3

I am trying to execute the following code to run a python script with a configure file as input:

try:
    process = check_output(["python", "E:/SpaceWeather/Source_codes/codes_written/tec-suite-master/tecs.py", \
                       "-c",str(cfgdirectory/'new.cfg')],stderr=STDOUT,timeout = 300)
except subprocess.CalledProcessError as e:
    print(e.output)

I have written it this way as I was using Popen with process.communicate() before and it kept hanging. The way my script is designed loops through the check_output with different configure files, with the timeout parameter intended to end instances in the loop which take too long. However, when I run the script now, sometimes it randomly hangs for a particular loop instance and I'm not sure why. The timeout parameter does not seem to be ending the process and moving on to the next iteration in the loop?

Does anybody know hwy this might be happening?

NOTE: The script E:/SpaceWeather/Source_codes/codes_written/tec-suite-master/tecs.py which we input the configure file to is in a different place than my working directory, I'm not sure if this will make a difference.

EDIT: I attempted the following solution seen at Subprocess timeout failure:

import os
import signal
from subprocess import Popen, PIPE, TimeoutExpired
from time import monotonic as timer

start = timer()
with Popen('sleep 30', shell=True, stdout=PIPE, preexec_fn=os.setsid) as process:
    try:
        output = process.communicate(timeout=1)[0]
    except TimeoutExpired:
        os.killpg(process.pid, signal.SIGINT) # send signal to the process group
        output = process.communicate()[0]

and it seems to run through the loop fine. However, at the end of the loop the process does not end and hangs indefinitely. How can I force the process to actually terminate at the end of the loop?

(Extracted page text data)
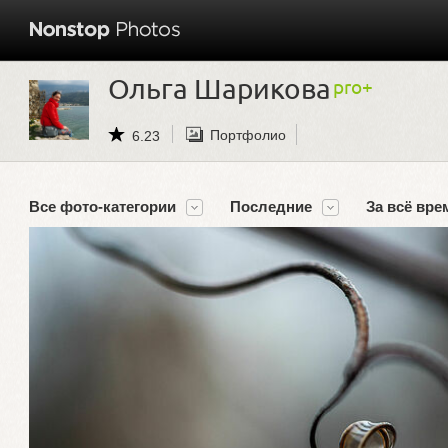
Ольга Шарикова
Портфолио
6.23
Все фото-категории
Последние
За всё вре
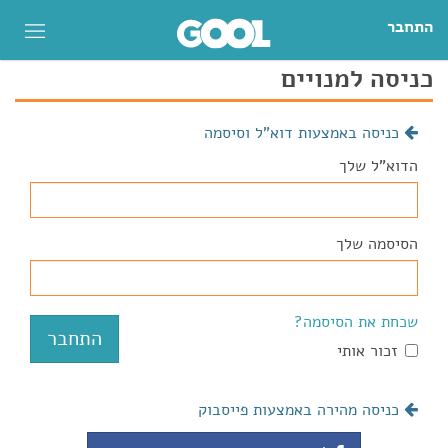
התחבר
כניסה למנויים
כניסה באמצעות דוא"ל וסיסמה
הדוא"ל שלך
הסיסמה שלך
שכחת את הסיסמה?
זכור אותי
כניסה מהירה באמצעות פייסבוק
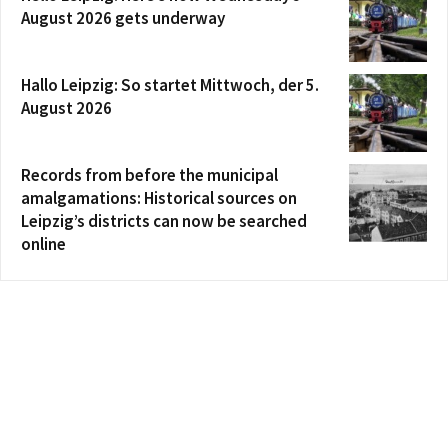
August 2026 gets underway
Hallo Leipzig: So startet Mittwoch, der 5.
August 2026
Records from before the municipal
amalgamations: Historical sources on
Leipzig’s districts can now be searched
online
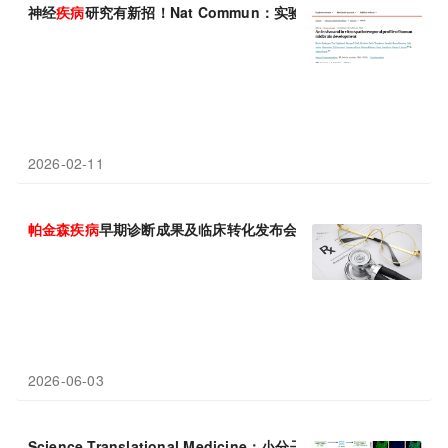
神经
疾病
研究有新招！Nat Commun：实验室“迷你中脑”复刻人
2026-02-11
帕金森
疾病
早期诊断成果及临床转化发布会暨SST001临床启动会
2026-06-03
Science Translational Medicine：小分子SK-129穿越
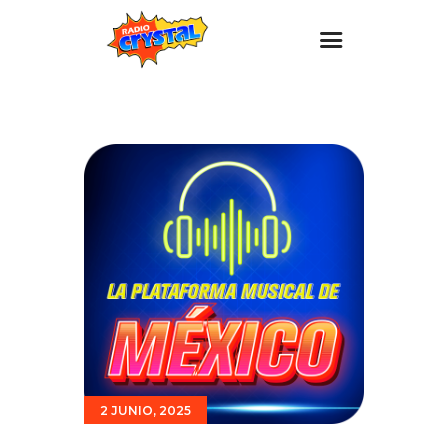
Inicio – Radio Crystal
Estaciones
Eventos
Promociones
Noticias
Para ti
Contacto
2 JUNIO, 2025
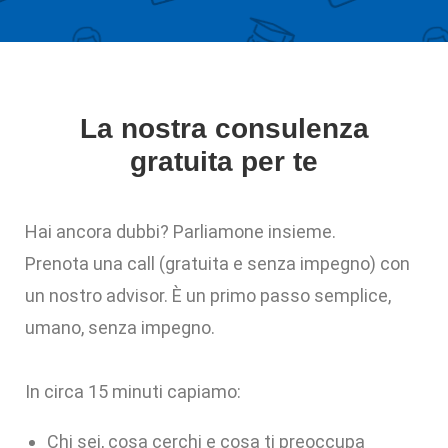
La nostra consulenza
gratuita per te
Hai ancora dubbi? Parliamone insieme.
Prenota una call (gratuita e senza impegno) con
un nostro advisor. È un primo passo semplice,
umano, senza impegno.
In circa 15 minuti capiamo:
Chi sei, cosa cerchi e cosa ti preoccupa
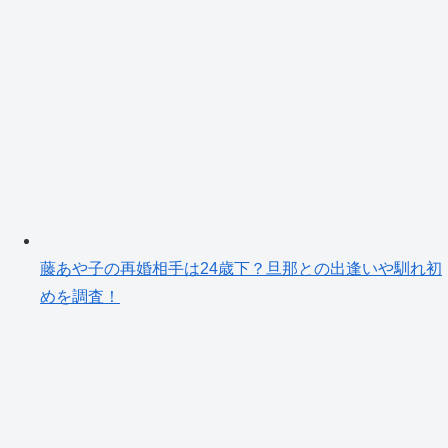
藤あや子の再婚相手は24歳下？旦那との出逢いや馴れ初
めを調査！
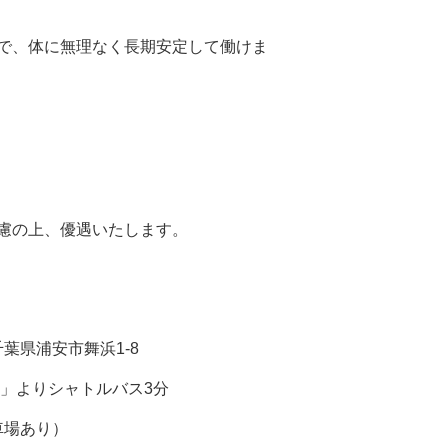
で、体に無理なく長期安定して働けま
慮の上、優遇いたします。
千葉県浦安市舞浜1-8
駅」よりシャトルバス3分
車場あり）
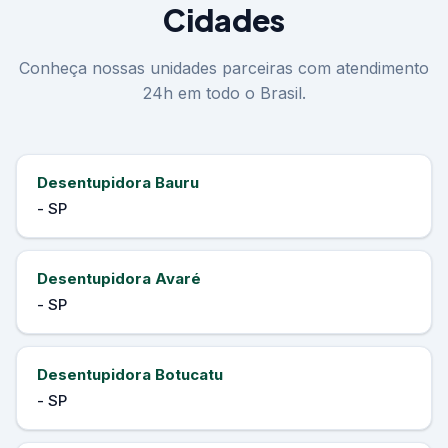
Cidades
Conheça nossas unidades parceiras com atendimento
24h em todo o Brasil.
Desentupidora Bauru
- SP
Desentupidora Avaré
- SP
Desentupidora Botucatu
- SP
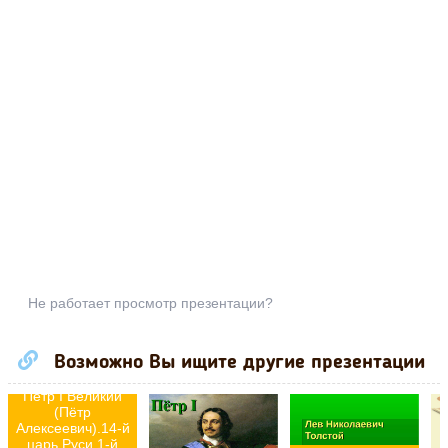
Не работает просмотр презентации?
Возможно Вы ищите другие презентации
Пётр I Великий
(Пётр
Алексеевич).14-й
царь Руси 1-й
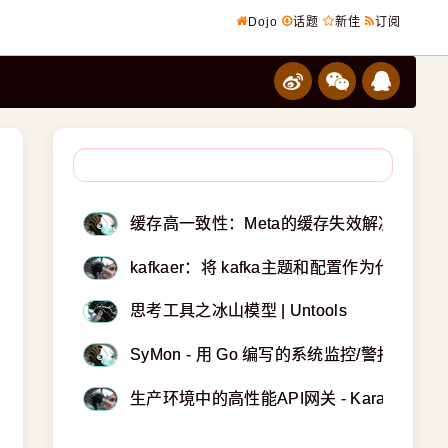
Dojo
话题
新佳
订阅
缓存高一致性：Meta的缓存失效解决方案
kafkaer：将 kafka主题和配置作为代码管理
思考工具之冰山模型 | Untools
SyMon - 用 Go 编写的系统监控/警报工具
生产环境中的高性能API网关 - Karanbir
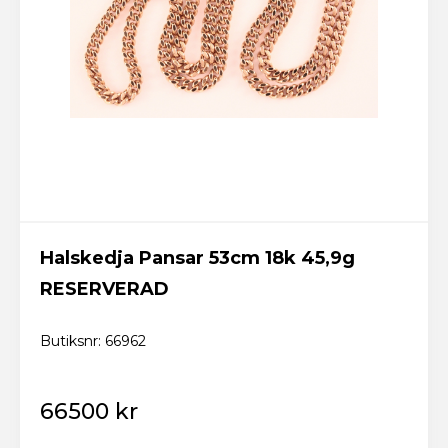
Logga in
Skicka
Glömt lösenordet? Fixa ett nytt här!
Tillbaka till startsidan
Ny kund? Skapa konto
Halskedja Pansar 53cm 18k 45,9g
RESERVERAD
Butiksnr: 66962
66500 kr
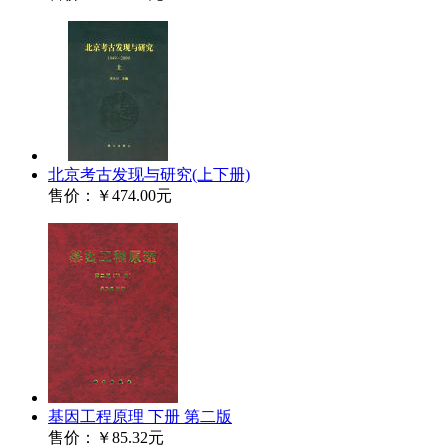
北京考古发现与研究(上下册)
售价：
￥474.00元
基因工程原理 下册 第二版
售价：
￥85.32元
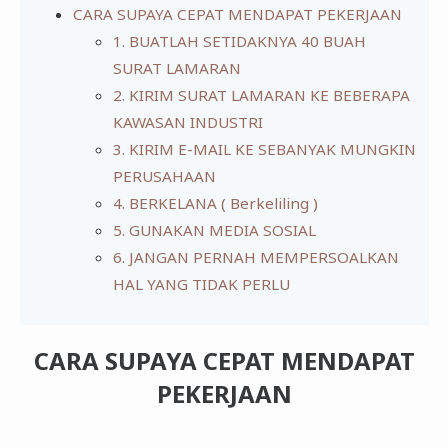
CARA SUPAYA CEPAT MENDAPAT PEKERJAAN
1. BUATLAH SETIDAKNYA 40 BUAH
SURAT LAMARAN
2. KIRIM SURAT LAMARAN KE BEBERAPA
KAWASAN INDUSTRI
3. KIRIM E-MAIL KE SEBANYAK MUNGKIN
PERUSAHAAN
4. BERKELANA ( Berkeliling )
5. GUNAKAN MEDIA SOSIAL
6. JANGAN PERNAH MEMPERSOALKAN
HAL YANG TIDAK PERLU
CARA SUPAYA CEPAT MENDAPAT
PEKERJAAN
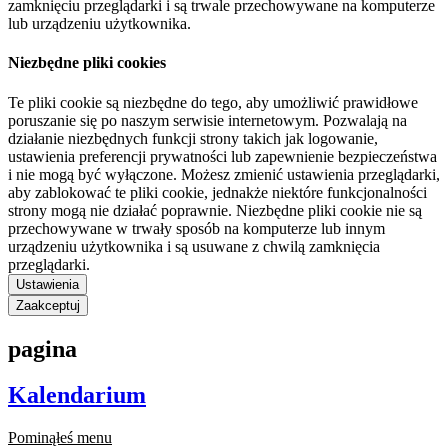
zamknięciu przeglądarki i są trwale przechowywane na komputerze
lub urządzeniu użytkownika.
Niezbędne pliki cookies
Te pliki cookie są niezbędne do tego, aby umożliwić prawidłowe
poruszanie się po naszym serwisie internetowym. Pozwalają na
działanie niezbędnych funkcji strony takich jak logowanie,
ustawienia preferencji prywatności lub zapewnienie bezpieczeństwa
i nie mogą być wyłączone. Możesz zmienić ustawienia przeglądarki,
aby zablokować te pliki cookie, jednakże niektóre funkcjonalności
strony mogą nie działać poprawnie. Niezbędne pliki cookie nie są
przechowywane w trwały sposób na komputerze lub innym
urządzeniu użytkownika i są usuwane z chwilą zamknięcia
przeglądarki.
Ustawienia
Zaakceptuj
pagina
Kalendarium
Pominąłeś menu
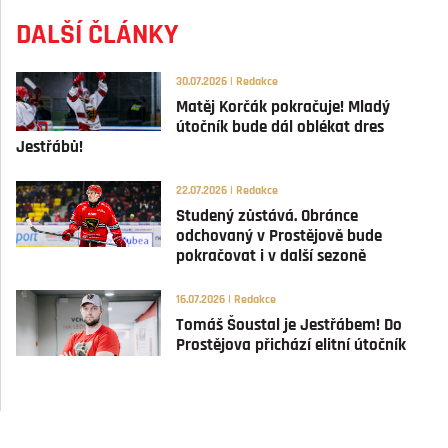
DALŠÍ ČLÁNKY
30.07.2026 | Redakce
Matěj Korčák pokračuje! Mladý
útočník bude dál oblékat dres
Jestřábů!
22.07.2026 | Redakce
Studený zůstává. Obránce
odchovaný v Prostějově bude
pokračovat i v další sezoně
16.07.2026 | Redakce
Tomáš Šoustal je Jestřábem! Do
Prostějova přichází elitní útočník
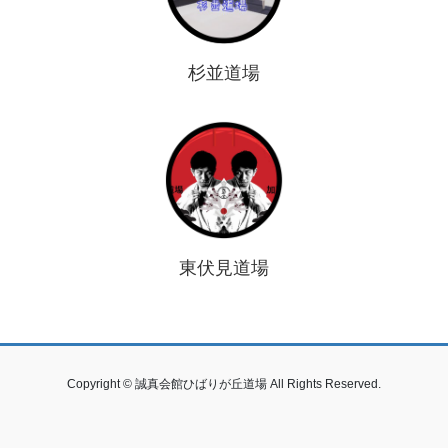
杉並道場
東伏見道場
Copyright © 誠真会館ひばりが丘道場 All Rights Reserved.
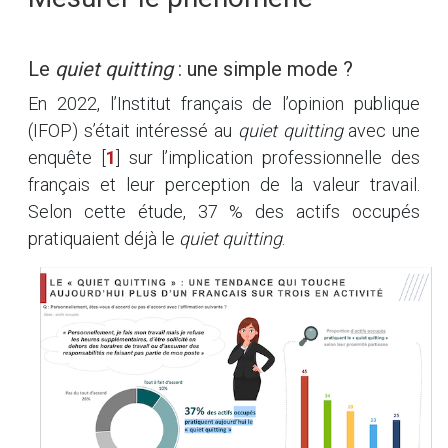
Le
quiet quitting
: une simple mode ?
En 2022, l’Institut français de l’opinion publique
(IFOP) s’était intéressé au
quiet quitting
avec une
enquête
[
1
]
sur l’implication professionnelle des
français et leur perception de la valeur travail.
Selon cette étude, 37 % des actifs occupés
pratiquaient déjà le
quiet quitting
.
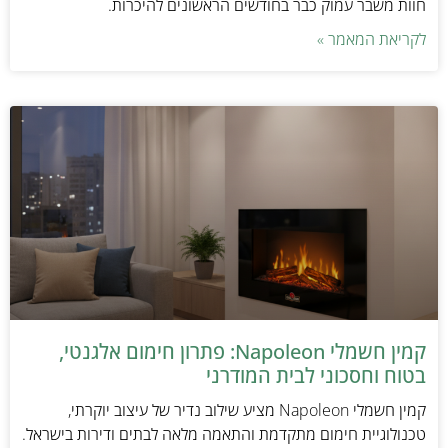
חוות משבר עמוק כבר בחודשים הראשונים להיכרות.
לקריאת המאמר »
קמין חשמלי Napoleon: פתרון חימום אלגנטי,
בטוח וחסכוני לבית המודרני
קמין חשמלי Napoleon מציע שילוב נדיר של עיצוב יוקרתי,
טכנולוגיית חימום מתקדמת והתאמה מלאה לבתים ודירות בישראל.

INSTRUCTIONS TO FOLLOW -> Summarize the subprocess timeout post in two sentences.

TASK SOLUTION -> The poster runs a Python script with check_output in a loop over different configure files, using a 300-second timeout to end slow instances, but some loop instances randomly hang and the timeout does not seem to end the process. After trying a Popen solution that kills the process group on timeout, the loop runs through fine, but the process hangs indefinitely at the end of the loop, and the poster asks how to force it to terminate.